I'm thinking the pressure hose would also raise the hairs of the wood. 

But it might be quicker than the hose n scrubbing brush, and it would get at all the nooks n crannies.

I'll have to get back to it now that I'm home!


----------



## dghr272 (Jun 14, 2012)

jiwawa said:


> I'm thinking the pressure hose would also raise the hairs of the wood.
> 
> But it might be quicker than the hose n scrubbing brush, and it would get at all the nooks n crannies.
> 
> I'll have to get back to it now that I'm home!

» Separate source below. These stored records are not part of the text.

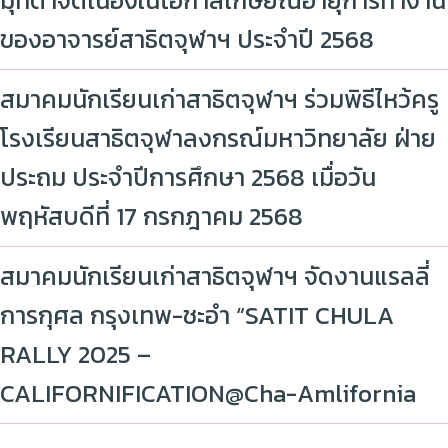
มุทิตาจิตเนื่องในโอกาสเกษียณอายุการทำงาน
ของอาจารย์สาธิตจุฬาฯ ประจำปี 2568
สมาคมนักเรียนเก่าสาธิตจุฬาฯ ร่วมพิธีไหว้ครู
โรงเรียนสาธิตจุฬาลงกรณ์มหาวิทยาลัย ฝ่าย
ประถม ประจำปีการศึกษา 2568 เมื่อวัน
พฤหัสบดีที่ 17 กรกฎาคม 2568
สมาคมนักเรียนเก่าสาธิตจุฬาฯ จัดงานแรลลี่
การกุศล กรุงเทพ-ชะอำ “SATIT CHULA
RALLY 2025 –
CALIFORNIFICATION@Cha-Amlifornia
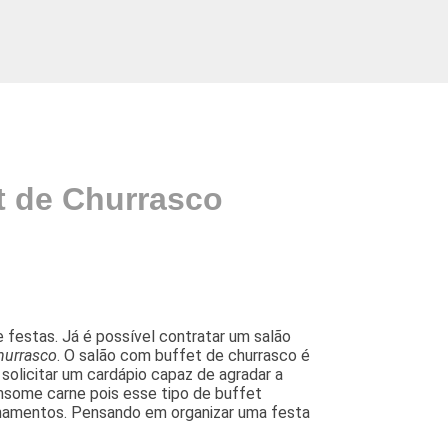
t de Churrasco
festas. Já é possível contratar um salão
hurrasco
. O salão com buffet de churrasco é
solicitar um cardápio capaz de agradar a
nsome carne pois esse tipo de buffet
amentos. Pensando em organizar uma festa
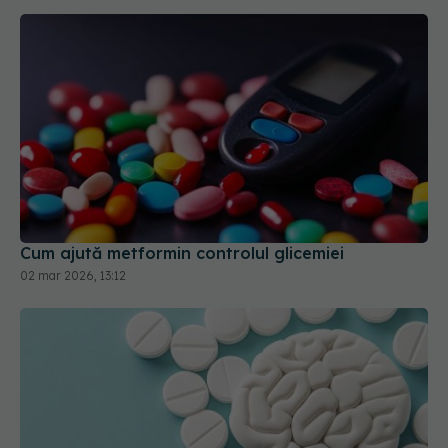
Cum ajută metformin controlul glicemiei
02 mar 2026, 13:12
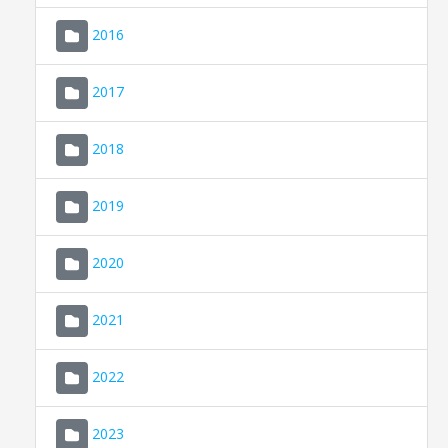
2016
2017
2018
2019
CONSELL DE MALLORCA
SEU ELECTRÒNICA
2020
MALLORCA.ES
2021
TRANSPARÈNCIA
2022
2023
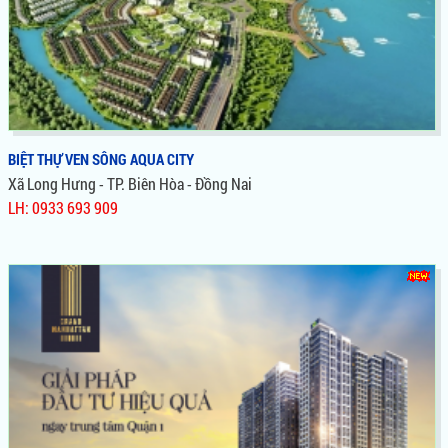
BIỆT THỰ VEN SÔNG AQUA CITY
Xã Long Hưng - TP. Biên Hòa - Đồng Nai
LH: 0933 693 909
BIỆT THỰ VEN SÔNG AQUA CITY
Aqua City là dự án mới của Novaland tại thành phố Biên Hòa,
Đồng Nai. Dự án Aqua City Novaland sở hữu vị trí ngay bên
sông Đồng Nai rất đẹp, thoáng mát và được rất nhiều nhà đầu
tư quan tâm.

It will raise the surface grain but a sanding with 160 grit abrasive paper then a final fine 240 grit will leave a nice finish, the natural oils in the wood can clog the paper so refresh it as necessary.

Terry


----------



## Glandwr (Jun 12, 2006)

Quality teak furniture does not need treatment and will fade to a lovely (highly prized by some) silver colour. The "teak oil" sold is useful if you want to have that "new" look to it. OR if it is used in a maritime situation.

We have had a dining table and chairs that we put out every year at Easter and bring in at the end of Oct. It has been out every year come rain or shine for since 1988 and the wood apart from the silver grey colour is as sound as the day it was bought.

No coincidence that it was the timber of choice for luxury yatch decks. Lots of "teak" furniture is not proper teak.


----------